Thursday, January 7, 2010

Focus on Your Book

Agent Rachel Gardner has some good advice about trying to capture an agent's attention. It's really all about your book. You can read more of Rachel's blog posts at:

Here's her post from Jan. 7, 2010:
I’ve been thinking about all the information for writers available now on the internet. It’s great for writers because although getting published has never been more challenging, there has never been so much information available about how to do it. But there are so many people giving advice that it must get overwhelming sometimes.

Getting published today involves more than writing your book (as you know), so blogging and Twittering agents are constantly giving tips about queries and proposals and marketing your book. But here’s the thing: All that stuff is irrelevant without a good book.

It's your book that matters most.

Not your query or your proposal or your marketing plan. Your book.
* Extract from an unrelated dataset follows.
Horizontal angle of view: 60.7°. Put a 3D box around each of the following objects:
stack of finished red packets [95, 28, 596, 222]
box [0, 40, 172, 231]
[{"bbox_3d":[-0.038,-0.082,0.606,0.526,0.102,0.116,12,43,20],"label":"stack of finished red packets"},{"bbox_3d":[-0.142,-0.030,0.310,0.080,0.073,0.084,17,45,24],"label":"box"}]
It has to
work on every level. It has to appeal to a lot of people, and it has to be saleable.

Agents talk a lot about queries, and we give plenty of tips to help you get it right. But the query boils down to making a clear and concise presentation of your book. Just tell us enough that we get a feel for it and want to read it. Be polite and professional and try to avoid coming across like a crackpot. It’s worth putting some effort into, but 99.9% of your effort should be in your book.

So if it’s all about the book, then why are we constantly giving you advice on so many other things, especially queries? Well, we have some really good reasons for doing that. And by “we” I mean all of the agents who blog and Twitter.

Here’s why we do it:

1. We’re trying to set you up for success. Honestly. We want to give you the tools to get it right.
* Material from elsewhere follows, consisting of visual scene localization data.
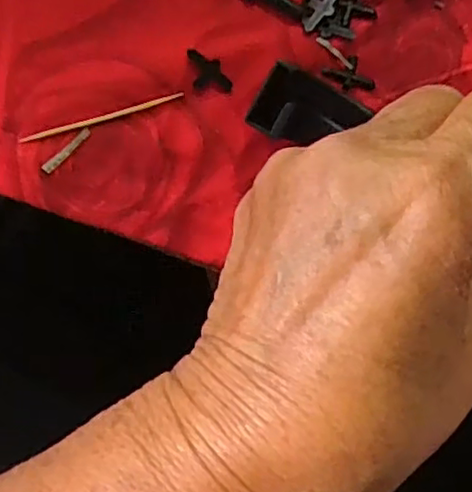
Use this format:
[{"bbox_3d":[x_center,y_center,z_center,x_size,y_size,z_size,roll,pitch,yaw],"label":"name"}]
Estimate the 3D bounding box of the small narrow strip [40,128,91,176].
[{"bbox_3d":[-0.063,-0.036,0.241,0.004,0.004,0.023,44,84,1],"label":"small narrow strip"}]

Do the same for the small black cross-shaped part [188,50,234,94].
[{"bbox_3d":[-0.010,-0.067,0.247,0.017,0.005,0.013,6,85,-3],"label":"small black cross-shaped part"}]

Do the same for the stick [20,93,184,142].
[{"bbox_3d":[-0.050,-0.049,0.243,0.062,0.004,0.004,-16,86,-5],"label":"stick"}]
2. If your book is really good, we want to be able to recognize it. If your query doesn’t shine, we might miss it. We really want your query to give us a glimpse of your book.

3. We harp on submission guidelines because we’re trying to avoid wasted effort—yours and ours. Let’s face it, we are all overloaded with too much to do. We need to streamline our processes. When you write your query properly and send it only to appropriate agents, it makes the best use of your time and ours.

4. We want you to know what it looks like from our end of the desk. The world of publishing and literary agents used to be shrouded in mystery, but we don’t want it that way. We’re trying to help demystify the business.

Don’t stress out too much about all the advice you find online. Learn what you can from it and enjoy being part of the writing community (because that’s what all this blogging and Twittering is about anyway). But focus mostly on your book.